Sauvegarde : Inspeere propose de les répartir sur plusieurs sites
La solution Datis de la startup française repose sur un système de peer-2-peer allégé, dans lequel un groupe de plusieurs entreprises se partagent de la capacité de stockage. Elle promet une réduction des coûts et une sécurité renforcée.
Stocker des copies des sauvegardes sur un site de secours, c’est bien. Mais les chiffrer, les compresser et, in fine, les morceler entre plusieurs sites de secours, c’est encore mieux. Telle est l’idée d’Inspeere, une jeune startup française qui se lance sur le marché des logiciels de sauvegarde. Sa solution, baptisée Datis, a l’atout d’une technologie de peer-2-peer inédite, mise au point par Olivier Dalle, professeur en sciences informatiques à l’université de Nice-Sophia Antipolis.
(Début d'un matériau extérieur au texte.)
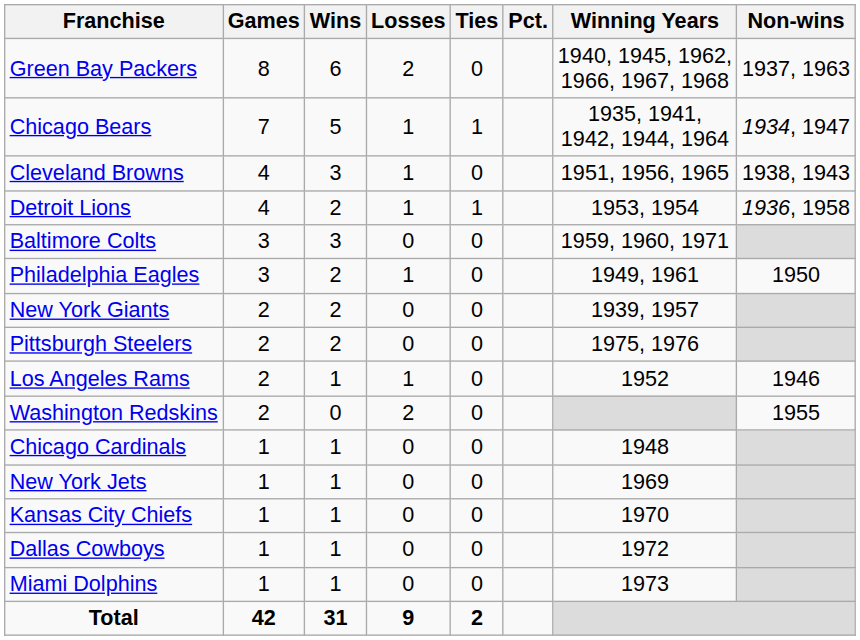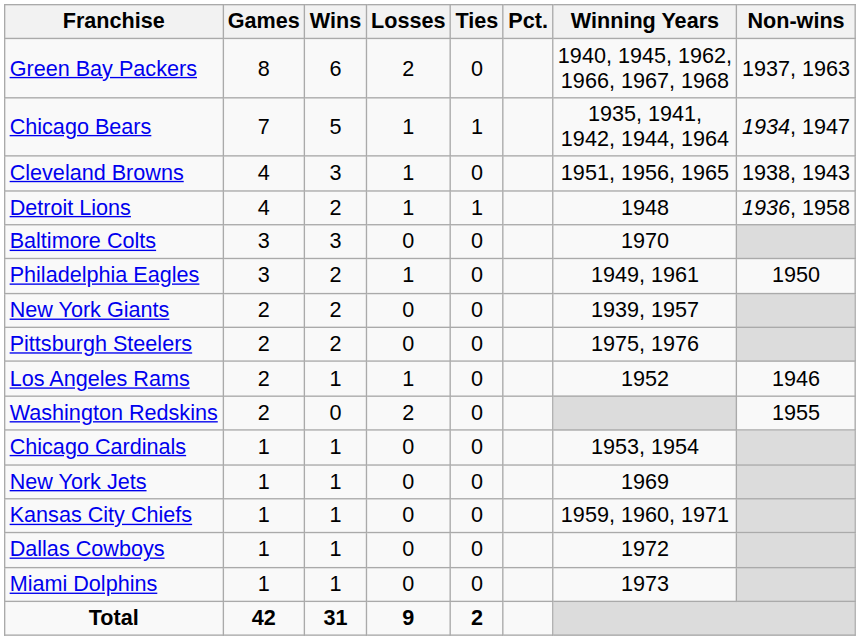Detroit Lions | Winning Years: 1953, 1954 -> 1948
Baltimore Colts | Winning Years: 1959, 1960, 1971 -> 1970
Chicago Cardinals | Winning Years: 1948 -> 1953, 1954
Kansas City Chiefs | Winning Years: 1970 -> 1959, 1960, 1971
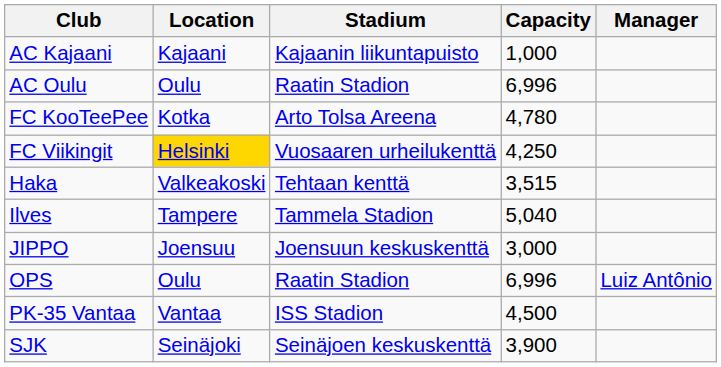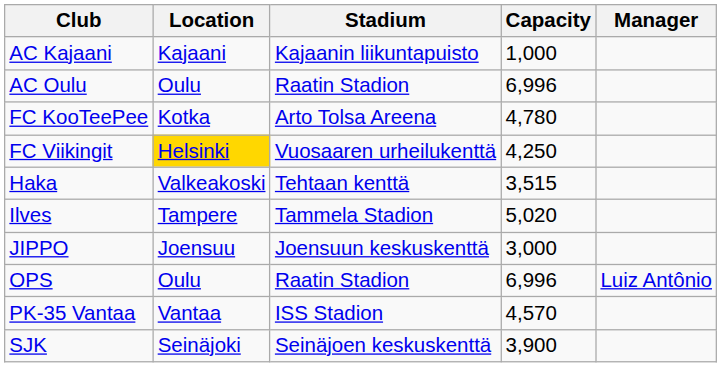Ilves | Capacity: 5,040 -> 5,020
PK-35 Vantaa | Capacity: 4,500 -> 4,570
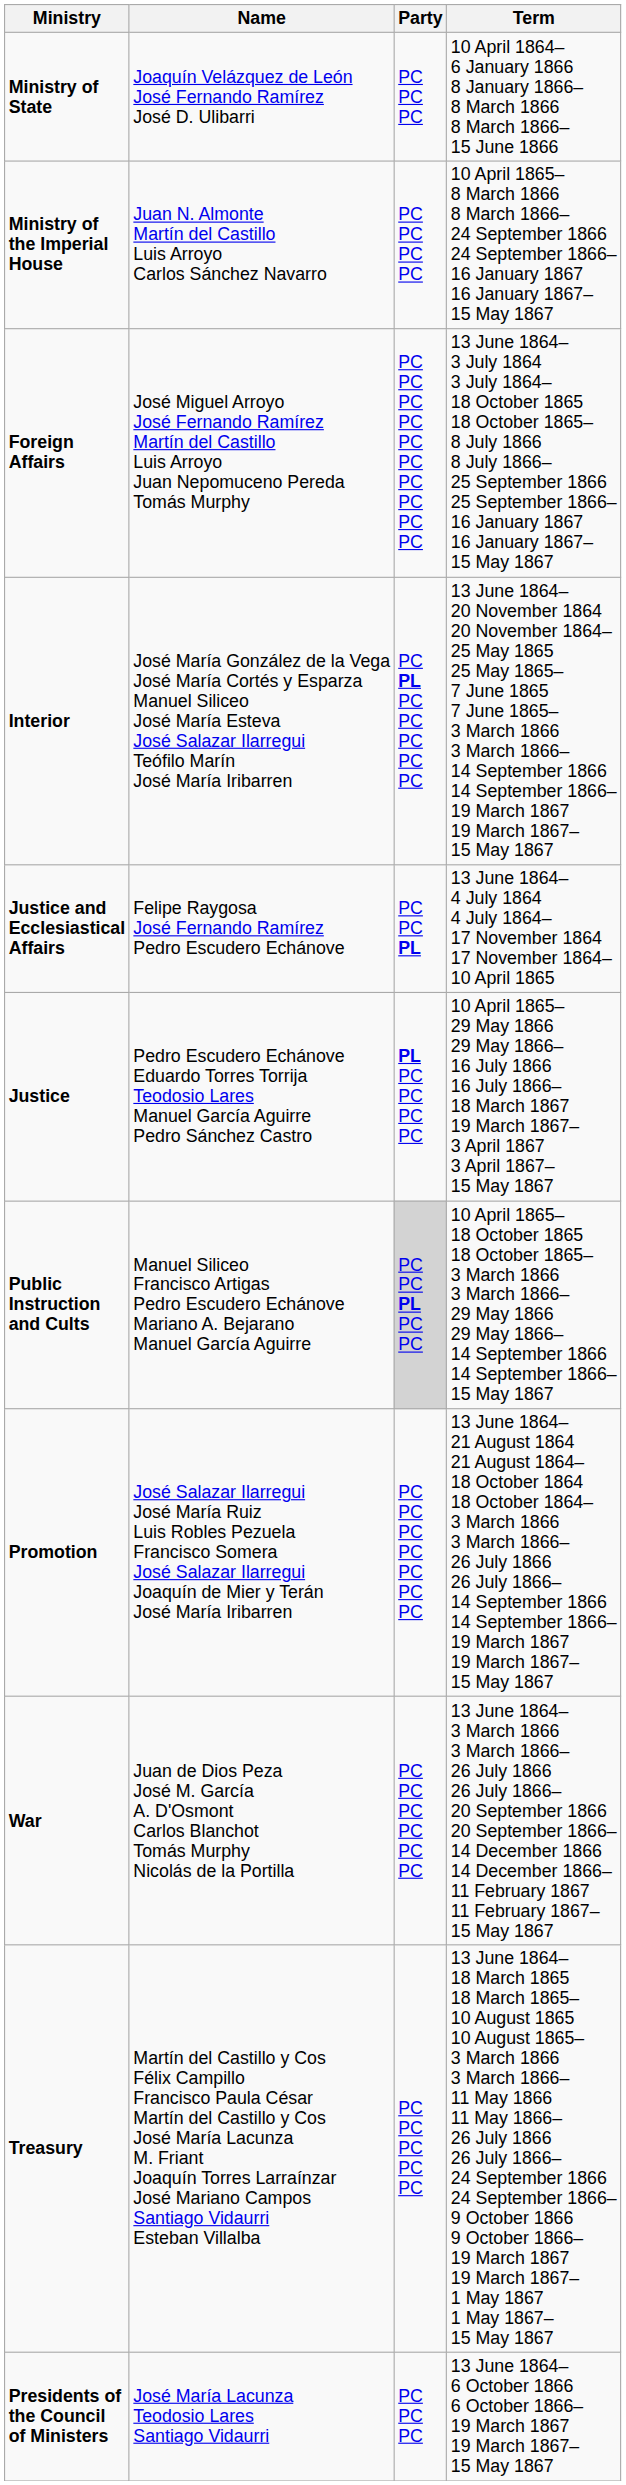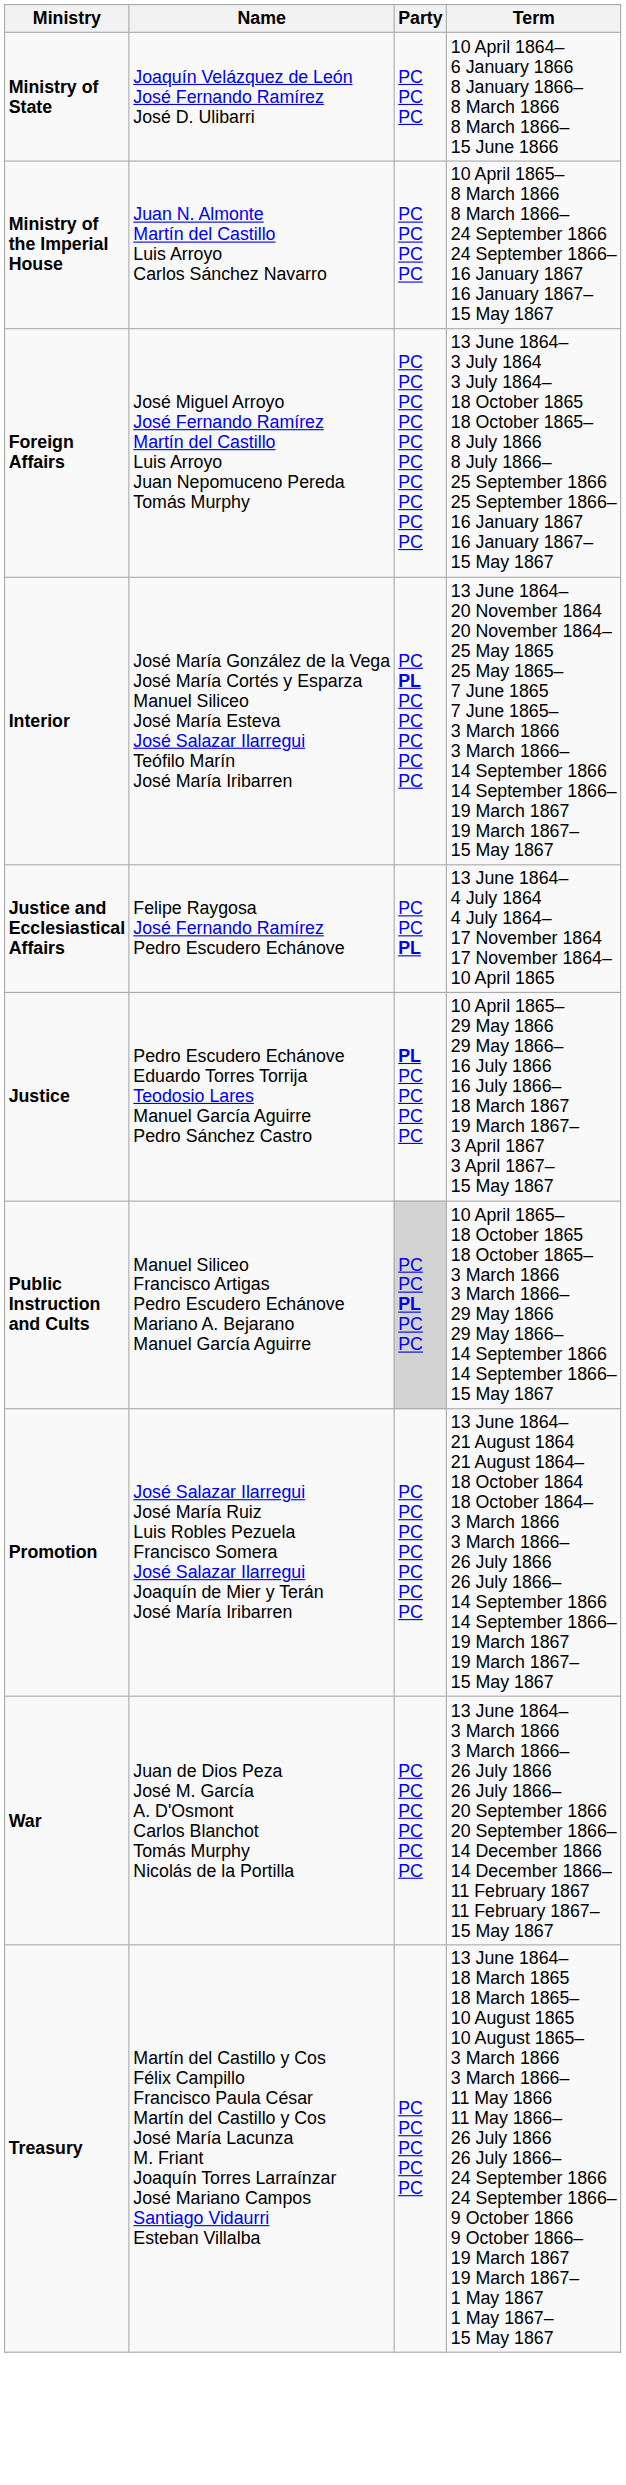- row: Presidents of the Council of Ministers | José María Lacunza Teodosio Lares Santiago Vidaurri | PC PC PC | 13 June 1864– 6 October 1866 6 October 1866– 19 March 1867 19 March 1867– 15 May 1867
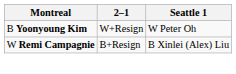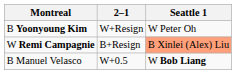W Remi Campagnie | Seattle 1: no background -> lightsalmon background
+ row: B Manuel Velasco | W+0.5 | W Bob Liang
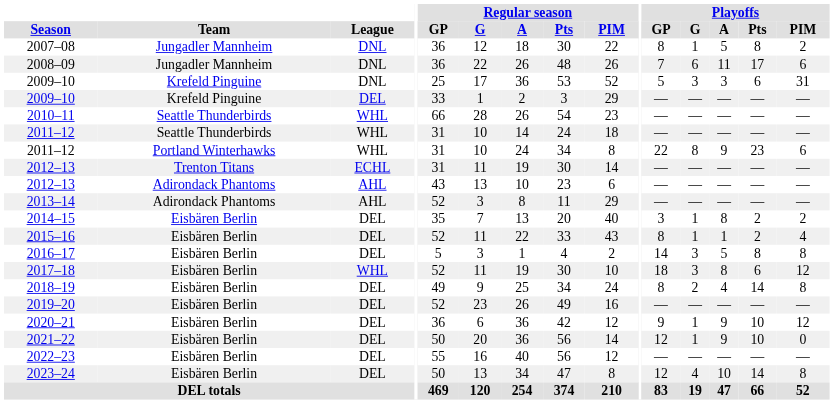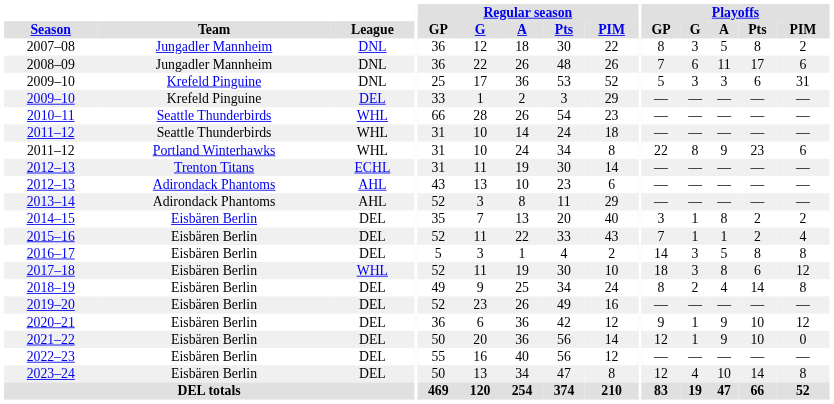2007–08 | Playoffs / G: 1 -> 3
2015–16 | Playoffs / GP: 8 -> 7
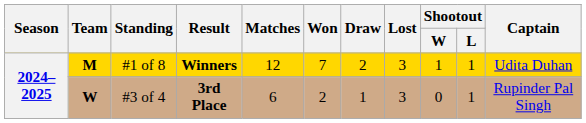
« Pour que ce soit clair : nous ne sommes pas une énième technologie de Peer-2-Peer qui propose de connecter des milliers de systèmes entre eux. Un tel système ne fonctionne pas pour du stockage professionnel, car, en cas d’incident, le temps de reconstruction des données perdues est rédhibitoire. Nous utilisons le peer-2-peer juste comme un palliatif aux protocoles client-serveur », lance le chercheur, lors d’un événement IT Press Tour consacré aux startups européennes qui innovent dans le stockage et qui a eu lieu en fin d’année dernière à Madrid.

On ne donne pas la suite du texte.